Did you own and operate a cnc as a ful time business?
If you directed that question to me, I spent 38 years teaching marketing to eye doctors. Before that I was a journalist, and spent the last five years of that as a business writer and editor and interviews two business leaders per week on how they built their businesses. I have read marketing, business and even sales materials and applied them to the operating marketing/sales in a full system that I provided and taught to clients as a consultant and trainer.

I am also always seeing opportunities to make money in all kinds of disciplines. I've been a serious woodworker for about 15 years, but did DIY and home repairs and enhancements pretty much all my life.

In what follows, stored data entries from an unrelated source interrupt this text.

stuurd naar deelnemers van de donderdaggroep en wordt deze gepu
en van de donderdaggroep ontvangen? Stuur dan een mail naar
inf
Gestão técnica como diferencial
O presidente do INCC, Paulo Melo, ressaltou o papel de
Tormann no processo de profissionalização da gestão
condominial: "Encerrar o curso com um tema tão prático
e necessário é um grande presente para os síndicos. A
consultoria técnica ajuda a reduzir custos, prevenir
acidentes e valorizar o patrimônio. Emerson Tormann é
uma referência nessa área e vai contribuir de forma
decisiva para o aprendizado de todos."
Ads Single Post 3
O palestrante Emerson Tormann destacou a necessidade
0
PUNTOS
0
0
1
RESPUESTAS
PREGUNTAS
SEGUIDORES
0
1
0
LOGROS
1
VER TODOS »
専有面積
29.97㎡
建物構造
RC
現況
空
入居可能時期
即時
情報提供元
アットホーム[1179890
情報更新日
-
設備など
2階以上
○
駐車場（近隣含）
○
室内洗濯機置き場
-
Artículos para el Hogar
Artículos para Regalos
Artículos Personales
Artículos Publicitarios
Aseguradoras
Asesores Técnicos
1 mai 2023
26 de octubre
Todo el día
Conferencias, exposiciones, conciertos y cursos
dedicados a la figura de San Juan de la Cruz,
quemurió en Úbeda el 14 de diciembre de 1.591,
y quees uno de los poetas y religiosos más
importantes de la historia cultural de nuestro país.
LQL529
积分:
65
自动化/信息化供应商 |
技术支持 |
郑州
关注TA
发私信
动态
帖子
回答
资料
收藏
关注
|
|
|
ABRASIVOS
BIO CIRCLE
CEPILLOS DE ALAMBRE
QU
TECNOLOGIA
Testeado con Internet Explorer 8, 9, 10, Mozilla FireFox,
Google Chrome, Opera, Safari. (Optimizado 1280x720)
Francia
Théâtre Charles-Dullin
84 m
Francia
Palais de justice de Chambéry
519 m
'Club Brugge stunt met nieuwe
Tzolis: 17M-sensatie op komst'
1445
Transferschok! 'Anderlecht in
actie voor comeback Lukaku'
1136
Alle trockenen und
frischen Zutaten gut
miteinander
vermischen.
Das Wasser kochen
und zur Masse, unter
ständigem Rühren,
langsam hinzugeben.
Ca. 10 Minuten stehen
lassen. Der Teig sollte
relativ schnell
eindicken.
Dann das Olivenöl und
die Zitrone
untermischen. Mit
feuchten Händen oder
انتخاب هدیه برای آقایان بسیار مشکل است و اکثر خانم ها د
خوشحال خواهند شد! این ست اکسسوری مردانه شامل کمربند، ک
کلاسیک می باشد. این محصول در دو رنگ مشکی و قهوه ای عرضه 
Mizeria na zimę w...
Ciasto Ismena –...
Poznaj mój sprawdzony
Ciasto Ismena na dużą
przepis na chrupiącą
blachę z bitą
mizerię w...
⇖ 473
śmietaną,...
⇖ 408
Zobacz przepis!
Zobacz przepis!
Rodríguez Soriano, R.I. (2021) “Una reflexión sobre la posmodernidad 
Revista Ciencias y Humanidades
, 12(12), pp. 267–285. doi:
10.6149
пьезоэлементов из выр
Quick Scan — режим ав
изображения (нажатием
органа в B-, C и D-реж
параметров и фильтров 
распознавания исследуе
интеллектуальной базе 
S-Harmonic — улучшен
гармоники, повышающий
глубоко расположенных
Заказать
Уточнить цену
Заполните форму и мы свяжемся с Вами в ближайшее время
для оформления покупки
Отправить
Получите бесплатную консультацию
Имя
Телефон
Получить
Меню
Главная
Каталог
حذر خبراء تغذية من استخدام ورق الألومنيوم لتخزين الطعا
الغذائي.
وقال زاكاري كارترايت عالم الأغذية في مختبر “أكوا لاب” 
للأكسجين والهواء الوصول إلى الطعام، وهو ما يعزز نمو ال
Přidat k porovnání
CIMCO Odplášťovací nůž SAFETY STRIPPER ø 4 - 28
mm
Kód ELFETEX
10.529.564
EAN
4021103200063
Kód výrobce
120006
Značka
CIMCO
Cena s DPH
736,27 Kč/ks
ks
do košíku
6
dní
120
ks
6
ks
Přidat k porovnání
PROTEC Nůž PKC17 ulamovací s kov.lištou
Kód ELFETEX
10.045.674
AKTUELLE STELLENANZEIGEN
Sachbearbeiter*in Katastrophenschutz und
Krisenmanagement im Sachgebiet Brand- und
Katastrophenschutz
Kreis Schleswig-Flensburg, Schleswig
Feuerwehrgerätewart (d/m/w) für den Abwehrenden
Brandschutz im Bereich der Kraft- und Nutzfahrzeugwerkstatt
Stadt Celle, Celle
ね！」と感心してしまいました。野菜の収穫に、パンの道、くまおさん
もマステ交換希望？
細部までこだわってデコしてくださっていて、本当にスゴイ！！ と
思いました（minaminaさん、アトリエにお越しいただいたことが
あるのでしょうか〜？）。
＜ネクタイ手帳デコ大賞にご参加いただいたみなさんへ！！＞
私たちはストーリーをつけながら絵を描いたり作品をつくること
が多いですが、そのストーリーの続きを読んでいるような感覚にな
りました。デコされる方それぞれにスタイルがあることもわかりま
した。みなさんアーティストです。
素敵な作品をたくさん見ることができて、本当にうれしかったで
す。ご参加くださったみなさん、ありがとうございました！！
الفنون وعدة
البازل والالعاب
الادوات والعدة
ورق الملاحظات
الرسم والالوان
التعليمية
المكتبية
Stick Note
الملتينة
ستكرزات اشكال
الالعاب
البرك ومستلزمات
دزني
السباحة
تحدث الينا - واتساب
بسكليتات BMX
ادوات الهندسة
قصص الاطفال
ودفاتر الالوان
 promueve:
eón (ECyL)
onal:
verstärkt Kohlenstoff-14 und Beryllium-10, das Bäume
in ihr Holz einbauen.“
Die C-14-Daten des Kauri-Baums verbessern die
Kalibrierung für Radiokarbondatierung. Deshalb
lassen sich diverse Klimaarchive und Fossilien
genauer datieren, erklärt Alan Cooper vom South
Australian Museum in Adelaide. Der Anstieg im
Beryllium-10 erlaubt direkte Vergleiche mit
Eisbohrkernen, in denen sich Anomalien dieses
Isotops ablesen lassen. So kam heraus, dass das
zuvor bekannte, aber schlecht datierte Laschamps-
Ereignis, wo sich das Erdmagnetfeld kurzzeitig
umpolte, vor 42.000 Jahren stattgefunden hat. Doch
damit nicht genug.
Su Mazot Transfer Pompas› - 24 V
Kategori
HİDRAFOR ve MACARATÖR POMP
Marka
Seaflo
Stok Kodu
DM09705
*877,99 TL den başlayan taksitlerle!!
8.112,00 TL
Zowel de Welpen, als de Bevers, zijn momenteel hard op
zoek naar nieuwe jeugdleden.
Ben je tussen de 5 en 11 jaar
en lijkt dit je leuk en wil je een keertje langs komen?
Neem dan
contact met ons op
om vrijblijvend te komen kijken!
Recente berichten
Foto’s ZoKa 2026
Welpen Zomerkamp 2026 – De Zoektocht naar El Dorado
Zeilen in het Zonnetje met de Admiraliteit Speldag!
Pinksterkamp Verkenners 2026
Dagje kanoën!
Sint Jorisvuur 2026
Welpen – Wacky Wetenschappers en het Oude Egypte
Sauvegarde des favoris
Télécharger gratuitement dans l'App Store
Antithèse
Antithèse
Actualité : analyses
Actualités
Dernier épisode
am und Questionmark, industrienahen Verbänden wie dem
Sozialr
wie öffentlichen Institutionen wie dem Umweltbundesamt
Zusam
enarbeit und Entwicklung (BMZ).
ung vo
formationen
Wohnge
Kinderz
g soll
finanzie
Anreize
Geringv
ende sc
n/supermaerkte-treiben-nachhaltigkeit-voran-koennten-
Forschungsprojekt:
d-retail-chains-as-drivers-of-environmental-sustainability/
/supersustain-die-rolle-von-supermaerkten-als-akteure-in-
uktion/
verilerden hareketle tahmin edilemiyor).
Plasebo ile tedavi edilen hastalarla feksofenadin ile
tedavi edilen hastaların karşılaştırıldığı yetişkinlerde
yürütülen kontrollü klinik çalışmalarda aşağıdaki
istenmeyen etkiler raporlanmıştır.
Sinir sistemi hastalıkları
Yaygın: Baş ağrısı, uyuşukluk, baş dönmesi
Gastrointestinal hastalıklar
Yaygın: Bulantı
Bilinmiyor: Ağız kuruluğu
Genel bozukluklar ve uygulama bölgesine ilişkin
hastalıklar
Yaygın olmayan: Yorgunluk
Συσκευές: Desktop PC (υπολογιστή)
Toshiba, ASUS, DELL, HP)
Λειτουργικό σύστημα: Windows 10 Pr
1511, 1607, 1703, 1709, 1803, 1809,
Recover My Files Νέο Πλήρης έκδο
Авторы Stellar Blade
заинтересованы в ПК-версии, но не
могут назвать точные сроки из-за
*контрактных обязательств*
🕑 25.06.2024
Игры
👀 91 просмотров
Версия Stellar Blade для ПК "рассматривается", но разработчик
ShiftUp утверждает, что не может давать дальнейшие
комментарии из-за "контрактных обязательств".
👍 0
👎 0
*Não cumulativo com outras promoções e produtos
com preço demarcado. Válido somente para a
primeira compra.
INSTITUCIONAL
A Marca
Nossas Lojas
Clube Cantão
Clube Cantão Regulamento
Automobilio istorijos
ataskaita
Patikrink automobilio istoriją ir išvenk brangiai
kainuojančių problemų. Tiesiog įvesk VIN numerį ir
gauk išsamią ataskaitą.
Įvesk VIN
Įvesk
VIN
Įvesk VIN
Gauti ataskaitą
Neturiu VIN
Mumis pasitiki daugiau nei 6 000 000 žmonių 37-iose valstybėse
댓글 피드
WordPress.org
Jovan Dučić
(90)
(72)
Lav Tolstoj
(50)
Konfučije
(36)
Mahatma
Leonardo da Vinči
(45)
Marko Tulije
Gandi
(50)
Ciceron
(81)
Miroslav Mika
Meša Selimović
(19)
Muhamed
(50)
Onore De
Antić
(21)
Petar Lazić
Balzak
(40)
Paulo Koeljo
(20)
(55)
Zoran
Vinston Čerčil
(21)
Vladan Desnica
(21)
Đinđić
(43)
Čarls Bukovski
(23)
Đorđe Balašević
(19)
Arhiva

In writing the original post, and subsequent posts, I presented how I would make a more serious business with a CNC. It was offered in response to a number of posts by people who were thinking of starting a full time or even part time business with their machine.

As it turns out, reading here and on a facebook page for CNC, what I suggested is pretty much what the successful CNC owners were doing.

I am not the most skilled woodworker here by any means, but I try to post as a teacher, on topics about which I have experience. I also like to think through alternative ways to do things. I have a wonderfully complete shop, lots of tools and accessories, and that allows me to think of and try different ways of skinning that proverbial feline.

BTW Rebel, no offense taken with your question. It provided me with the opportunity to state why I've been an official contributor (before the software change) and why I pipe up so often. I am a teacher at heart, and I think from your posts that you are as well.